I too was hoping she'd be back by now.

Just as a thought but have you checked all local buildings also every pond and water trough especially those round concrete ones?


----------



## Lanky Loll (8 February 2012)

I really hope she's somewhere warm - rather that than anything else. Checked buildings and watercourses today, and spoke to people in the yards, postie, random dog walkers anyone and everyone


----------



## Maesfen (8 February 2012)

Have you got it out on local radio too?

When our Holly went missing at 12 weeks old in early January (about 16 years ago now, her mother had taken her off and lost her, she was back in 30 minutes!) we feared the worst.  Scoured everywhere, notified everyone, went out all day and night both with other dogs and on the hunters; all our farmers were great, said I could ride anywhere; checked every trough and pond, on the radio, signs at each end of the road and so on, just as you're doing.  She was brought back by a distant neighbour 4 days later as she had found her way into their old kennel and taken shelter there.  Was as thin as a twig but bright in herself; after some small feeds of warm Weetabix she was happily sleeping in front of the fire.
I do hope you have a similar happy ending.


----------



## PolarSkye (8 February 2012)

Lanky Loll said:



			None. I'm actually at the stage of hoping someones pinched her at least then she's hopefully somewhere warm and comfortable. Been out with all the other dogs again this pm and just no sign of her 

Click to expand...

I'm so sorry to hear this . . . I had hoped I would see a post from you saying she had been found.  Thinking of you and please keep us posted.

P


----------



## Lanky Loll (8 February 2012)

Thanks folks, just had a call from the local doglost coord and she suggested a load more folks to contact so that will be tomorrows task.


----------



## SaharaS (8 February 2012)

Sorry to hear Lily's missing, hope the morning brings good news...and a bark at the door...go on FB and post it on Wiltshire horse riders and also the wiltshire horsewatch page..poss the rural crimes team page too-look on wilts horse watch & they should be under their 'likes' yell if you are stuck...also FIND BROOK on fb...they are all keeping eyes peeled for a missing stolen choc lab & are a lovely group of people Uk wide-they will cross post if you ask...x positive thoughts for you & Lily's safe return x


----------



## MrVelvet (8 February 2012)

positive thoughts for you and your missing Lily xxx


----------



## Native Speaker (9 February 2012)

Any news?

Keeping everything crossed for the safe return of your little girl. 

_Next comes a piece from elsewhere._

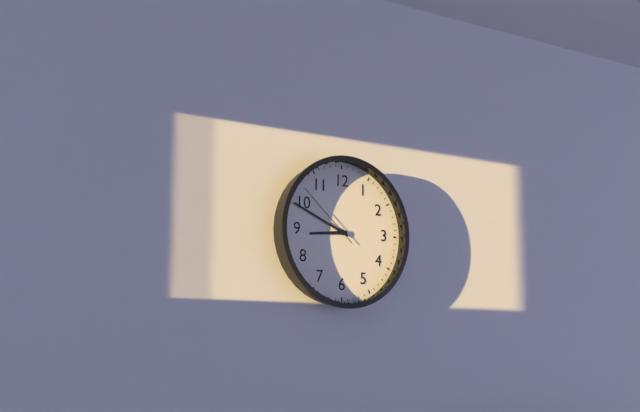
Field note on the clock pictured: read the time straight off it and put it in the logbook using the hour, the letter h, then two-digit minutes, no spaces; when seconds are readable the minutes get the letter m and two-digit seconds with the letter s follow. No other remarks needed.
8h49m52s
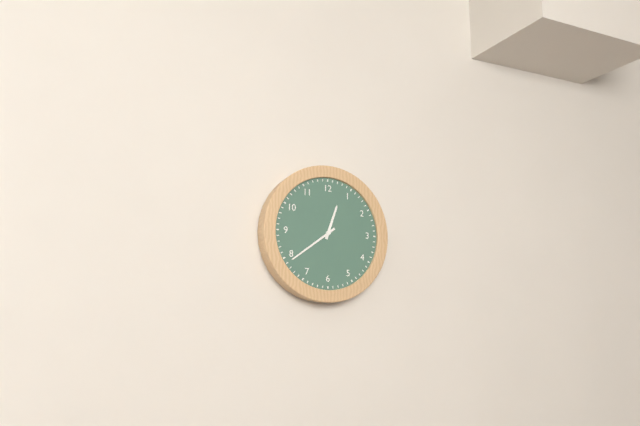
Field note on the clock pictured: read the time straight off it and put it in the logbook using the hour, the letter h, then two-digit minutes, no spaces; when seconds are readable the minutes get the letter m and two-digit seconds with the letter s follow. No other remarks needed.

Stay strong - we are all here for you. 

C xx


----------



## Dobiegirl (9 February 2012)

Fingers crossed you are soon reunited with Lily and she is none the worst for her little adventure. xx


----------



## Toffee44 (9 February 2012)

I remember doing a walk round the museum and loosing Dylan I had been looking for 45minutes and got lost myself in the woodland, so headed back for the road and accross the site, the little bugger was sat outside my OH office ! ! ! 

But the feeling in my throat was horrible. 

Hopefully she has just got a bit lost rabbiting and might tag long with another dog walker soon. 

Fingers crossed for you x


----------



## dunthing (9 February 2012)

Just sent a text to my ex-husband who lives in your area. He lives in the town but works at the Country Club


----------



## Lanky Loll (9 February 2012)

Thank you all, I feel like I'm losing the plot.  Had yesterday off work (pre-booked for OH's birthday - now down in history as his worst birthday ever), went back in today and promptly got sent home again as I burst into tears as soon as someone asked me if I'd had a lovely day off 

I've spent the morning going from village to village putting up posters in the shops, at the cattle market, in Countrywide etc and stopping random people like the local Wildlife Hospital van and the guys working to clean out the ditches and making them take copies of the poster.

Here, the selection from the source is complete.